━━━━━ Excerpted passage ━━━━━

Investors are finally inching back into the stock market. But are they too late?
While millions sought refuge in traditionally stable bonds over the past two years, they missed a more than 90 percent rally in stocks. Suddenly bonds don't look so safe, and some of the $11 trillion that Americans have parked in mutual funds is shifting back to stocks.
After putting more than $570 billion into bonds over the past two years, mutual fund investors reversed course last fall, worried that the prospect of rising interest rates and the growing deficits of state and local governments were bringing bond prices down.
In the last two months of 2010, investors withdrew a net $23 billion from bond funds, according to industry consultant Strategic Insight.
At the same time, corporate bottom lines are improving. So investors are finally starting to take another look at stocks after being burned in the 2008 financial crisis and scared by the market's "flash crash" single-day plunge in May.
"Most investors have been in a capital-preservation mentality, because they saw so much of their net worth destroyed in the bear market," says Chris Jones, chief investment officer with J.P. Morgan Asset Management.
Few have fully recovered since the stock market began sliding from its historic peak in October 2007. The Standard & Poor's 500 index is 17 percent shy of that level, despite recent gains.
The momentum has shifted, and now, with a couple of years of solid market performance, many risk-averse investors may be ready to get back in. But there are cautionary voices.

━━━━━

* **Set of tasks**
**1.** In the article on investors moving back toward stocks, why did mutual fund investors start pulling money out of bonds last fall? Answer in one to three sentences.
**2.** Write out the listing from its first line up to and including the line with "66: (349, 526)". Leave the pictures out.

━━━━━ Given information ━━━━━

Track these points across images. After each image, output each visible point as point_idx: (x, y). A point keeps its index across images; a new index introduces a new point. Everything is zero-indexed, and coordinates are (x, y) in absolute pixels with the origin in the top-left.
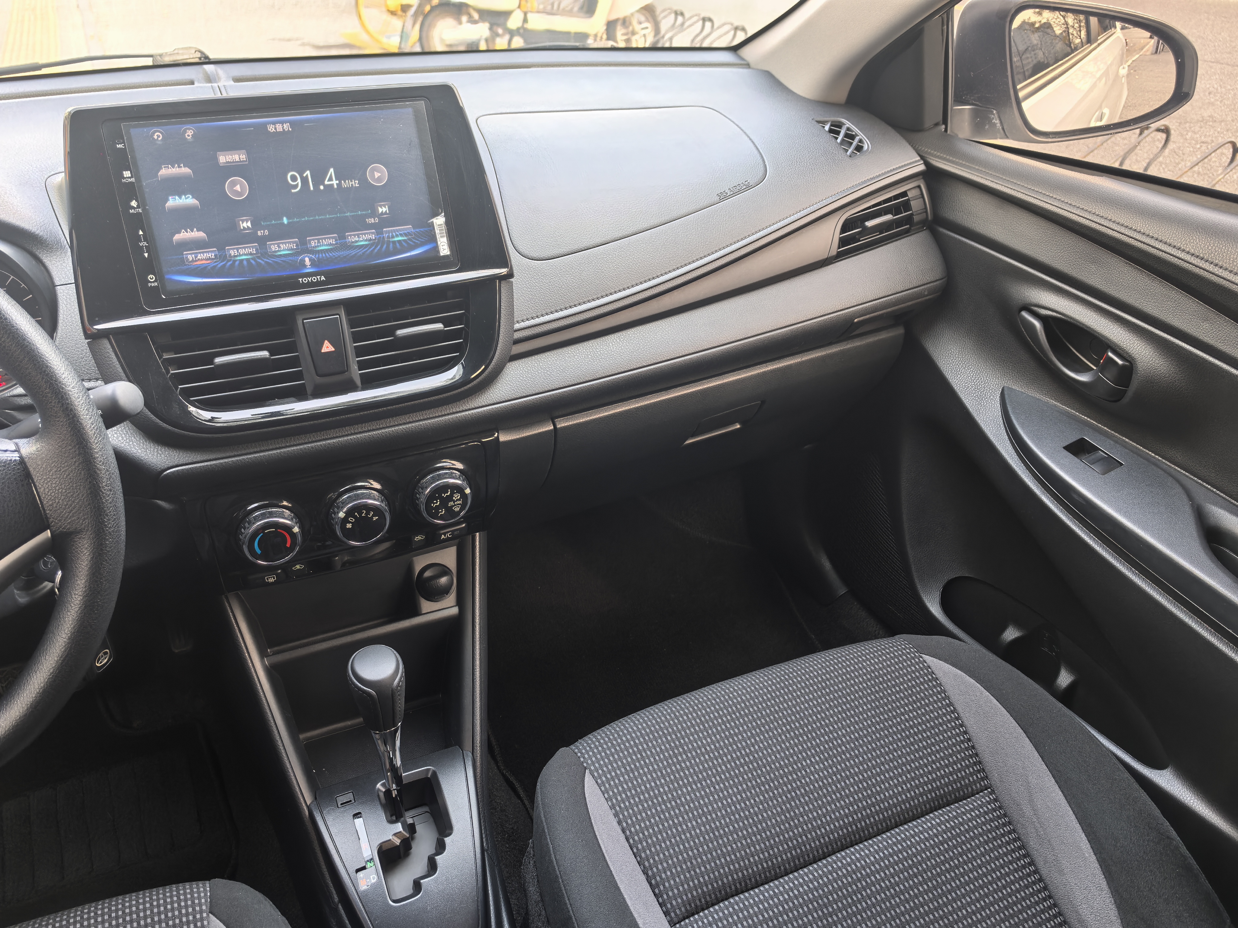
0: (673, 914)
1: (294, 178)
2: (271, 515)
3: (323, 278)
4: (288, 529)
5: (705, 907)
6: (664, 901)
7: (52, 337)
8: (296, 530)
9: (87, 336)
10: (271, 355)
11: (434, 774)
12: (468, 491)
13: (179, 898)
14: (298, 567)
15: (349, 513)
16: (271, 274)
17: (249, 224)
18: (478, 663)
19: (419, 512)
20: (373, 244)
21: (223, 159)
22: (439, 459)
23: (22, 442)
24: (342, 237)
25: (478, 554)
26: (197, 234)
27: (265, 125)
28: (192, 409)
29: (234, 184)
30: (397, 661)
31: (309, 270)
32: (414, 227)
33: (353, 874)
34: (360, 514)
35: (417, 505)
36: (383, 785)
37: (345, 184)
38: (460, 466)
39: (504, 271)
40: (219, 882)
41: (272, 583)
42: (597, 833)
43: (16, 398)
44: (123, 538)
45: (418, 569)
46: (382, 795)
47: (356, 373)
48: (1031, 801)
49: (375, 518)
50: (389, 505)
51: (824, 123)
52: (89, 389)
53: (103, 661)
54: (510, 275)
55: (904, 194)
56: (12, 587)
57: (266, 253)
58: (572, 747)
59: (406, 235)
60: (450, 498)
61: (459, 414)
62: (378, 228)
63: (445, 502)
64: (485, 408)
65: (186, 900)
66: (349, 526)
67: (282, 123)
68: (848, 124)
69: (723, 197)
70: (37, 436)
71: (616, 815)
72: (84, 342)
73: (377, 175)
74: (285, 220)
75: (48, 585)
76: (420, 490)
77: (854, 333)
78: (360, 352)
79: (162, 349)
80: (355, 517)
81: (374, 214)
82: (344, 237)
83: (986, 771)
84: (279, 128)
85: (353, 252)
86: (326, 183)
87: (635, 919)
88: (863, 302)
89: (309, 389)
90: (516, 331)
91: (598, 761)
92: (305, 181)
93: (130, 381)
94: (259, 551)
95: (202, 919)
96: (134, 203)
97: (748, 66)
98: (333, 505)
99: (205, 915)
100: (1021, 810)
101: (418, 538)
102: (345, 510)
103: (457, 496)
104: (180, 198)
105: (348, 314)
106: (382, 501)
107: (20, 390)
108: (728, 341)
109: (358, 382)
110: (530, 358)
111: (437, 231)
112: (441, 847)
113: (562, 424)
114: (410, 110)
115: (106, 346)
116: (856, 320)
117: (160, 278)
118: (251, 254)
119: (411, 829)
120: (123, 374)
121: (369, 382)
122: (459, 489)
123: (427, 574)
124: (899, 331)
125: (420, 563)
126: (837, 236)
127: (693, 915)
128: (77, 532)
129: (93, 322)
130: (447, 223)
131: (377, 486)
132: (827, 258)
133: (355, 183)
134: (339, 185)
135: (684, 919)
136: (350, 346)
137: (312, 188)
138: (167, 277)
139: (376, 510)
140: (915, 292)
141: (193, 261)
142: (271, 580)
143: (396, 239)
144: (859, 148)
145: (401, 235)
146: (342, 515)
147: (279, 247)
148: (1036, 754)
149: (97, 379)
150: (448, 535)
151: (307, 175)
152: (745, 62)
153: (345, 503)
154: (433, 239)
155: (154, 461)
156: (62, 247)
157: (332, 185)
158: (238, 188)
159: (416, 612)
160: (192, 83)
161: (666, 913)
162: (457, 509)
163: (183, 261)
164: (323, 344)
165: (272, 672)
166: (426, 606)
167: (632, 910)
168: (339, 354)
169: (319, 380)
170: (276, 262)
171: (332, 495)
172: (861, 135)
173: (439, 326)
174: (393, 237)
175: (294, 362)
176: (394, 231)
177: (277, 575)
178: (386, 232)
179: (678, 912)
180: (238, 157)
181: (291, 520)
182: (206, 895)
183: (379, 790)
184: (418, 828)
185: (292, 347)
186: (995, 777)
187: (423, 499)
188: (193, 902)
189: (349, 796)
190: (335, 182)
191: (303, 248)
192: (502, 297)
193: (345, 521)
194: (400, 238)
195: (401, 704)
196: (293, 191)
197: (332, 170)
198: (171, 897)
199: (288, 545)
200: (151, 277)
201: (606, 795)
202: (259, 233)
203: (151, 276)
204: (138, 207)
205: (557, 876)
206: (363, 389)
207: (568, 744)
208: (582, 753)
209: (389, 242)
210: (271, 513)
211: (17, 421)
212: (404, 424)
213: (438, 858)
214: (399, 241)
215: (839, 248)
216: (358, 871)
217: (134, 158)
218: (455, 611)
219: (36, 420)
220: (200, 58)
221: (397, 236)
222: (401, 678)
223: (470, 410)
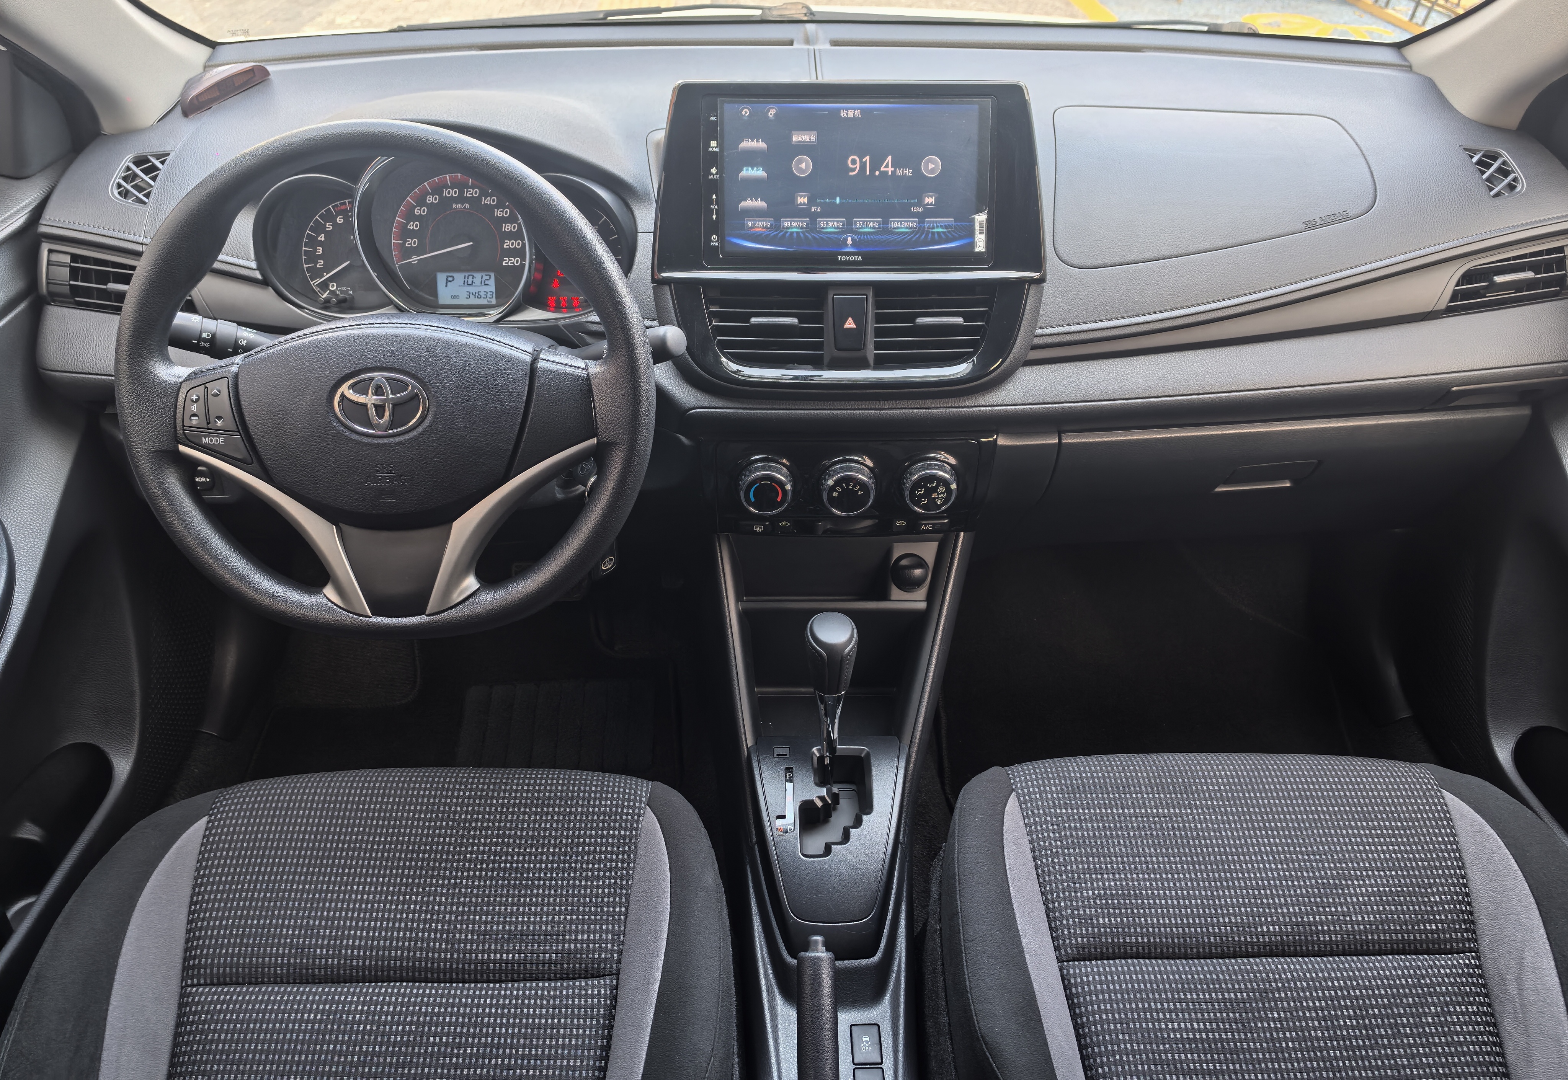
0: (1063, 951)
1: (854, 162)
2: (770, 468)
3: (860, 258)
4: (781, 484)
5: (1099, 957)
6: (1057, 936)
7: (626, 276)
8: (788, 487)
9: (654, 280)
10: (800, 322)
11: (868, 755)
12: (954, 486)
13: (625, 785)
14: (784, 523)
15: (838, 482)
16: (815, 248)
17: (806, 200)
18: (934, 662)
19: (903, 496)
20: (913, 231)
21: (796, 138)
22: (936, 449)
23: (591, 363)
24: (886, 222)
25: (958, 555)
26: (760, 204)
27: (838, 110)
28: (723, 359)
29: (800, 162)
30: (853, 631)
31: (849, 249)
32: (955, 221)
33: (773, 818)
34: (848, 485)
35: (903, 489)
36: (818, 750)
37: (899, 172)
38: (953, 461)
39: (1035, 275)
40: (658, 784)
41: (759, 533)
42: (1005, 849)
43: (589, 324)
44: (648, 457)
45: (896, 555)
46: (815, 759)
47: (871, 352)
48: (1519, 979)
49: (860, 493)
50: (876, 483)
51: (1475, 152)
52: (647, 327)
53: (607, 566)
54: (1042, 280)
55: (1560, 249)
56: (554, 482)
57: (816, 228)
58: (1007, 768)
59: (946, 227)
60: (935, 489)
61: (961, 409)
62: (921, 217)
63: (929, 492)
64: (987, 408)
65: (630, 789)
66: (835, 494)
67: (854, 109)
68: (1506, 156)
69: (1311, 226)
70: (602, 360)
71: (1031, 842)
72: (650, 286)
73: (931, 166)
74: (838, 200)
75: (581, 488)
76: (908, 476)
77: (1452, 404)
78: (879, 333)
79: (710, 302)
80: (842, 487)
81: (920, 204)
82: (888, 223)
83: (1478, 933)
84: (851, 114)
85: (892, 238)
86: (882, 169)
87: (1019, 936)
88: (1467, 369)
89: (826, 360)
90: (1037, 336)
91: (1028, 787)
92: (863, 166)
93: (679, 327)
94: (753, 500)
95: (640, 808)
96: (714, 170)
97: (1409, 68)
98: (825, 472)
99: (643, 805)
100: (1505, 985)
101: (899, 523)
102: (835, 478)
103: (942, 489)
104: (753, 169)
105: (876, 295)
106: (870, 478)
107: (595, 318)
108: (1277, 386)
109: (871, 361)
110: (1046, 366)
111: (977, 228)
112: (858, 823)
113: (1068, 440)
114: (976, 107)
115: (667, 291)
116: (1454, 389)
117: (721, 239)
118: (802, 228)
119: (835, 798)
120: (675, 322)
121: (881, 363)
122: (946, 483)
123: (904, 562)
124: (1525, 411)
125: (899, 550)
126: (1451, 287)
127: (1084, 960)
128: (615, 444)
129: (661, 270)
130: (988, 221)
131: (870, 463)
132: (1431, 312)
133: (909, 172)
134: (894, 172)
135: (1074, 960)
136: (871, 325)
137: (868, 173)
138: (728, 238)
139: (863, 485)
140: (1544, 369)
141: (751, 228)
142: (759, 530)
143: (936, 230)
144: (1511, 187)
145: (941, 227)
146: (831, 482)
147: (827, 224)
148: (1542, 930)
149: (654, 320)
150: (929, 527)
151: (866, 161)
152: (1407, 64)
153: (836, 472)
154: (971, 234)
155: (684, 399)
156: (649, 199)
157: (887, 172)
158: (803, 166)
159: (885, 597)
160: (791, 43)
161: (1057, 948)
162: (940, 502)
163: (743, 226)
164: (847, 319)
165: (744, 616)
166: (896, 593)
167: (1019, 927)
168: (859, 334)
169: (836, 353)
170: (822, 238)
171: (826, 463)
172: (1518, 172)
173: (959, 320)
174: (933, 227)
175: (819, 333)
176: (936, 222)
177: (765, 526)
178: (928, 222)
179: (1069, 951)
180: (809, 137)
181: (786, 477)
182: (647, 790)
183: (814, 753)
184: (841, 801)
185: (819, 318)
186: (1485, 942)
187: (908, 484)
188: (636, 792)
189: (785, 751)
190: (890, 170)
191: (848, 228)
192: (1029, 301)
193: (832, 489)
194: (940, 230)
195: (848, 671)
196: (851, 174)
197: (890, 158)
198: (620, 782)
199: (779, 500)
200: (714, 238)
201: (1026, 821)
202: (813, 210)
203: (715, 236)
204: (717, 174)
205: (955, 874)
206: (875, 368)
207: (1004, 765)
208: (1014, 776)
209: (928, 232)
210: (770, 467)
211: (588, 344)
212: (905, 409)
213: (852, 831)
214: (938, 233)
215: (1451, 301)
216: (778, 817)
217: (722, 130)
218: (923, 605)
219: (604, 346)
220: (805, 15)
221: (937, 227)
222: (852, 649)
223: (972, 407)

━━━━━

* **Results by task**
**1.** They were worried that the prospect of rising interest rates and the growing deficits of state and local governments were bringing bond prices down.

**2.**
Track these points across images. After each image, output each visible point as point_idx: (x, y). A point keeps its index across images; a new index introduces a new point. Everything is zero-indexed, and coordinates are (x, y) in absolute pixels with the origin in the top-left.
0: (673, 914)
1: (294, 178)
2: (271, 515)
3: (323, 278)
4: (288, 529)
5: (705, 907)
6: (664, 901)
7: (52, 337)
8: (296, 530)
9: (87, 336)
10: (271, 355)
11: (434, 774)
12: (468, 491)
13: (179, 898)
14: (298, 567)
15: (349, 513)
16: (271, 274)
17: (249, 224)
18: (478, 663)
19: (419, 512)
20: (373, 244)
21: (223, 159)
22: (439, 459)
23: (22, 442)
24: (342, 237)
25: (478, 554)
26: (197, 234)
27: (265, 125)
28: (192, 409)
29: (234, 184)
30: (397, 661)
31: (309, 270)
32: (414, 227)
33: (353, 874)
34: (360, 514)
35: (417, 505)
36: (383, 785)
37: (345, 184)
38: (460, 466)
39: (504, 271)
40: (219, 882)
41: (272, 583)
42: (597, 833)
43: (16, 398)
44: (123, 538)
45: (418, 569)
46: (382, 795)
47: (356, 373)
48: (1031, 801)
49: (375, 518)
50: (389, 505)
51: (824, 123)
52: (89, 389)
53: (103, 661)
54: (510, 275)
55: (904, 194)
56: (12, 587)
57: (266, 253)
58: (572, 747)
59: (406, 235)
60: (450, 498)
61: (459, 414)
62: (378, 228)
63: (445, 502)
64: (485, 408)
65: (186, 900)
66: (349, 526)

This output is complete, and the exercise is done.